CMsort is reading records of an input file until the adjusted memory is reached. Then the records are sorted and written to a temporary file. This will be repeated until all records are processed. Finally, all temporary files are merged into the output file. If the available memory is sufficient, no temporary files are written and no merging is needed.
One user reports it sorted a file of 130,000,000 bytes.
If you want to tweak some code yourself, there is also Sorting Huge Text Files - CodeProject - "Algorithm of sorting lines in text files size of which exceeds available memory"
sort
There are many algorithms used to sort ordered and not ordered files [1].
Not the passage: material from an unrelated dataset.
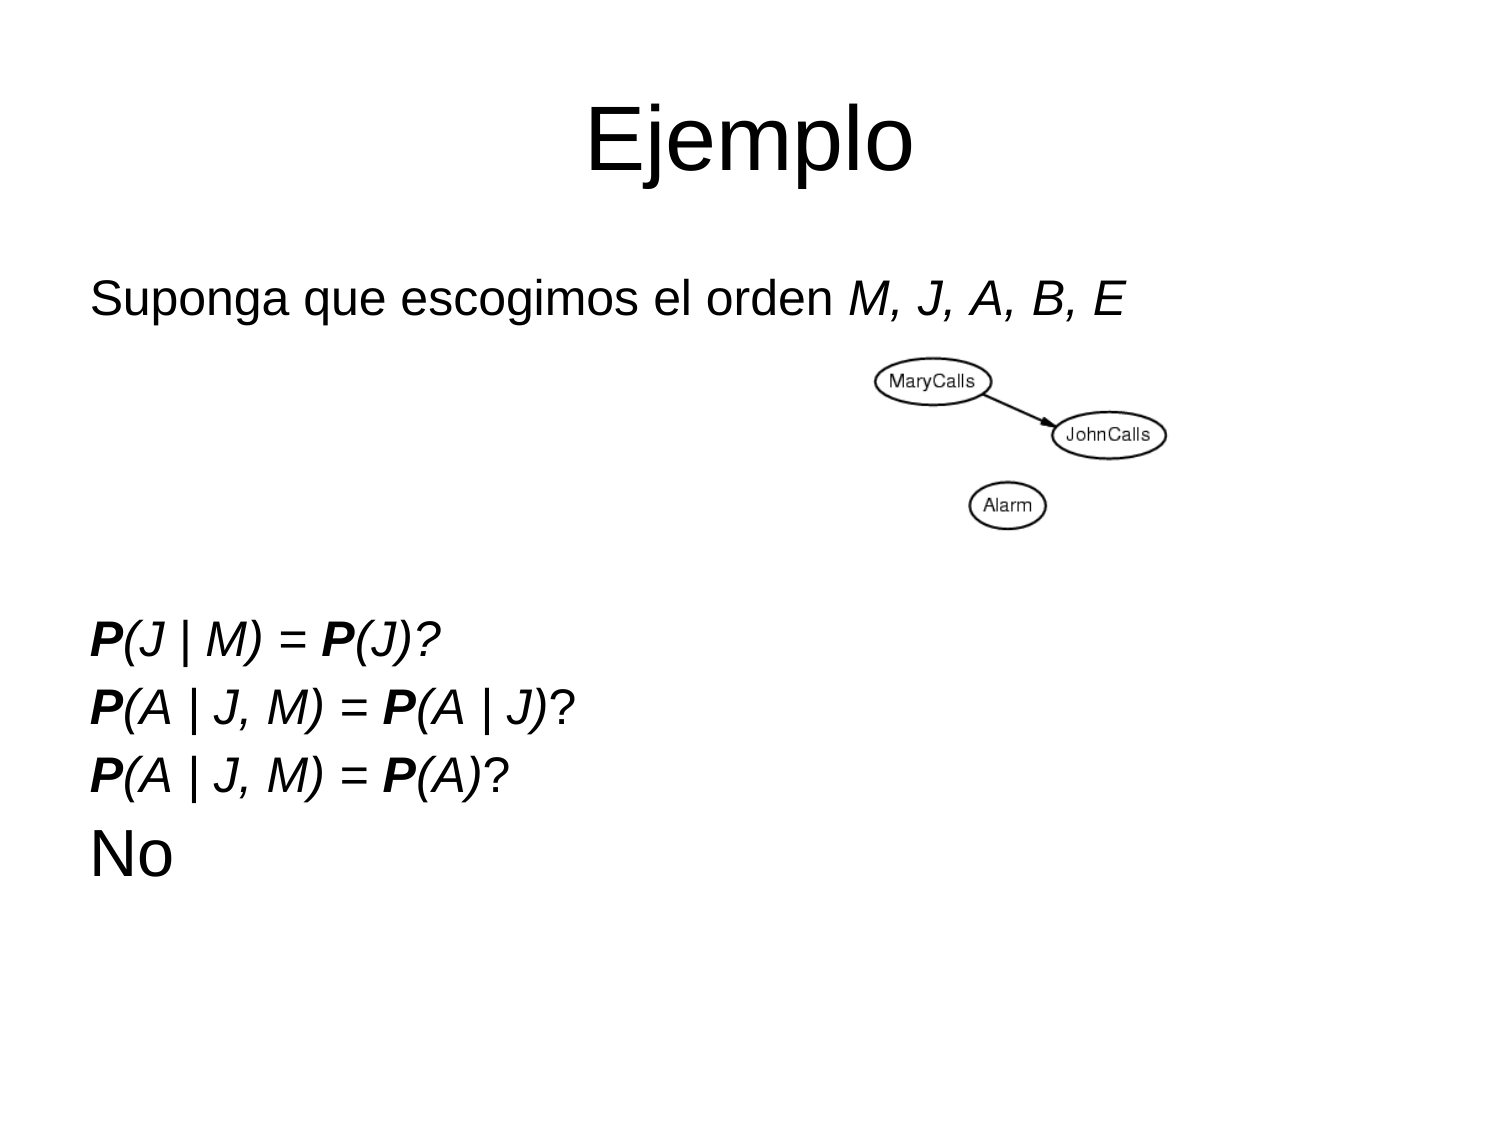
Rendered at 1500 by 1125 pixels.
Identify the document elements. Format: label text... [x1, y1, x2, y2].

picture [825, 349, 1225, 699]
title Ejemplo [75, 45, 1426, 233]
list Suponga que escogimos el orden M, J, A, B, E P(J | M) = P(J)? P(A | J, M) = P(A | J)? P(A | J, M) = P(A)? No [75, 262, 1426, 1006]
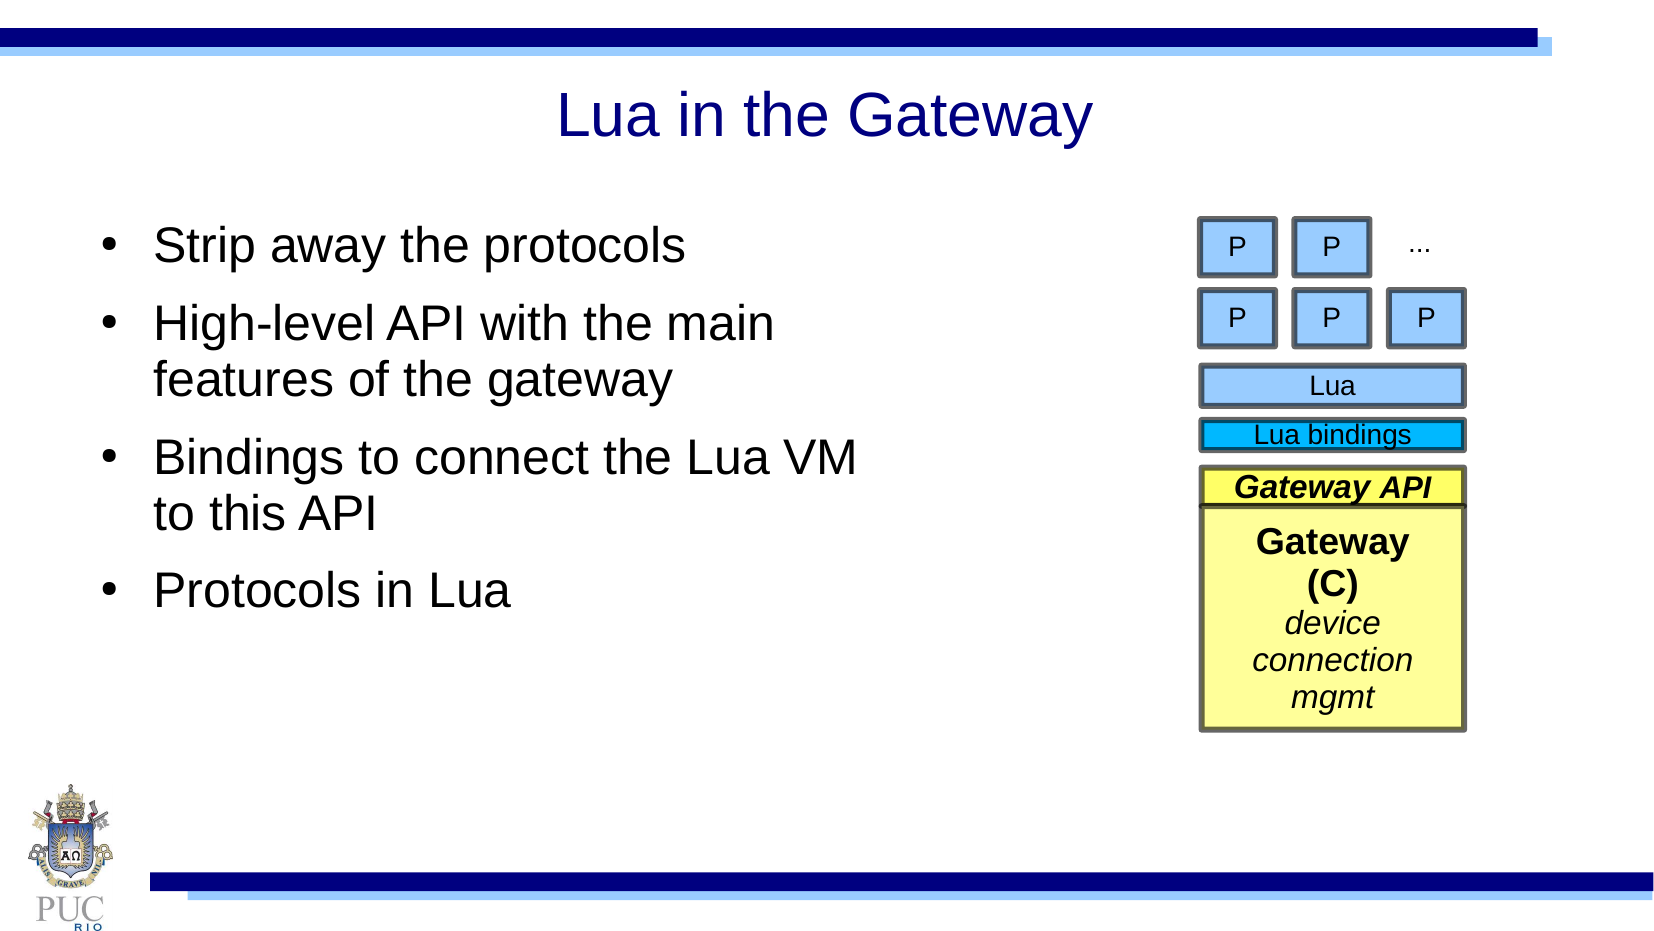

Since all those algorithms are already implemented, pick a program already tested.
In coreutils (from Linux but available for windows too [2]), it exists the sort
command capable to run in parallel under multi-core processors: usually it is enough.
If your file is so huge you can help the processing splitting (split -l
), the file in some chunks, possibly using the parallel option (--parallel
), and sorting the resulted ordered-chunks with the -m
option (merge sort).
One of the many ways to do it is explained here (split file, order single chunks, merge ordered chunks, delete temp files).
Notes:
- In windows 10 there exist the so called Windows Subsystem for Linux in which all the Linux example will seem more natural.
- Sorting with different algorithms has different execution times that scale as function of the number of data entries to be sorted (O(nm), O(nlogn)...).
- The efficiency of the algorithm depends on the order that is already present in the original file.
(For example a bubble sort is the most fast algorithm for an already ordered file -- exactly N --, but it is not efficient in other cases).